Department of Computer Science, University of North Carolina at Chapel Hill, USA.
Bioinformatics. 2010 Jun 15;26(12):i199-207. doi: 10.1093/bioinformatics/btq187.
High-density SNP data of model animal resources provides opportunities for fine-resolution genetic variation studies. These genetic resources are generated through a variety of breeding schemes that involve multiple generations of matings derived from a set of founder animals. In this article, we investigate the problem of inferring the most probable ancestry of resulting genotypes, given a set of founder genotypes. Due to computational difficulty, existing methods either handle only small pedigree data or disregard the pedigree structure. However, large pedigrees of model animal resources often contain repetitive substructures that can be utilized in accelerating computation.

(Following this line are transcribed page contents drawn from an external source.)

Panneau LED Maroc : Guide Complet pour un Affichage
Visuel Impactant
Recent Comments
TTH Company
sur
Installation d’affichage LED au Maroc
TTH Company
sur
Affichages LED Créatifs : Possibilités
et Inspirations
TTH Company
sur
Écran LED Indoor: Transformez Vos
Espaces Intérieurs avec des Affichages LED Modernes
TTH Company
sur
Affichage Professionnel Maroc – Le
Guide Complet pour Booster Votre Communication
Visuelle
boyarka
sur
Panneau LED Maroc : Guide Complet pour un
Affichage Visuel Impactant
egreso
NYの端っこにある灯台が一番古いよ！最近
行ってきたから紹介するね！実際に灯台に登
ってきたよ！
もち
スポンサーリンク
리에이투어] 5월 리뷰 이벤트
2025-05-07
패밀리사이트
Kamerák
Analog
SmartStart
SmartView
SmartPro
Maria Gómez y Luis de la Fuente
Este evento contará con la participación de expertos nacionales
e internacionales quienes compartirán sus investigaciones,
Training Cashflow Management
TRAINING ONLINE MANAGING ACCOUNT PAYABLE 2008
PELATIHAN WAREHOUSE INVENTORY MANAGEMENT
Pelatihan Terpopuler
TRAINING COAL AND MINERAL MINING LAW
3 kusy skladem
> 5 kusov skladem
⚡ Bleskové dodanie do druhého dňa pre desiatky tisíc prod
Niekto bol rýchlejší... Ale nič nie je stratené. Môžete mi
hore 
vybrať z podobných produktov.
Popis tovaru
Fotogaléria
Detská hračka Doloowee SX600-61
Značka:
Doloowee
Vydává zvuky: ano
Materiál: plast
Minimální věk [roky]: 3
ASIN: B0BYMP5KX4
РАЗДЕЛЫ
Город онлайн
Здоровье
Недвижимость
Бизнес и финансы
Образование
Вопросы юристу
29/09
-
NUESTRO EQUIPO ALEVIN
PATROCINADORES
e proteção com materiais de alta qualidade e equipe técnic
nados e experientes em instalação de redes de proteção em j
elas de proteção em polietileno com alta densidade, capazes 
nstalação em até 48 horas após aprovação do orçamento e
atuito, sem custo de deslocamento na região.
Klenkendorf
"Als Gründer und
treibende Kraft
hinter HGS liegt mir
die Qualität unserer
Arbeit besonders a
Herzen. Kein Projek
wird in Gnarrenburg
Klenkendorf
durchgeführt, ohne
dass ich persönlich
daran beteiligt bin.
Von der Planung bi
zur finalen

We present an accurate and efficient method that can accept complex pedigrees with inbreeding in inferring genome ancestry. Inbreeding is a commonly used process in generating genetically diverse and reproducible animals. It is often carried out for many generations and can account for most of the computational complexity in real-world model animal pedigrees. Our method builds a hidden Markov model that derives the ancestry probabilities through inbreeding process without explicit modeling in every generation. The ancestry inference is accurate and fast, independent of the number of generations, for model animal resources such as the Collaborative Cross (CC). Experiments on both simulated and real CC data demonstrate that our method offers comparable accuracy to those methods that build an explicit model of the entire pedigree, but much better scalability with respect to the pedigree size.
模型动物资源的高密度 SNP 数据为精细分辨率遗传变异研究提供了机会。这些遗传资源是通过多种繁殖方案产生的,涉及来自一组创始动物的多代交配。在本文中,我们研究了在给定一组创始基因型的情况下,推断出结果基因型最可能的祖先的问题。由于计算困难,现有的方法要么只能处理小的系谱数据,要么忽略系谱结构。然而,模型动物资源的大系谱通常包含可用于加速计算的重复子结构。
我们提出了一种准确有效的方法,可以接受具有近亲繁殖的复杂系谱,以推断基因组的祖先。近亲繁殖是在产生遗传多样性和可繁殖动物时常用的过程。它通常进行多代,并且可以解释大多数真实世界模型动物系谱中的计算复杂度。我们的方法构建了一个隐马尔可夫模型,通过近亲繁殖过程而无需在每一代中进行显式建模来推导出祖先概率。对于像协作交叉(CC)这样的模型动物资源,祖先推断既准确又快速,与世代数无关。对模拟和真实 CC 数据的实验表明,我们的方法与构建整个系谱的显式模型的方法具有可比性,但在系谱大小方面具有更好的可扩展性。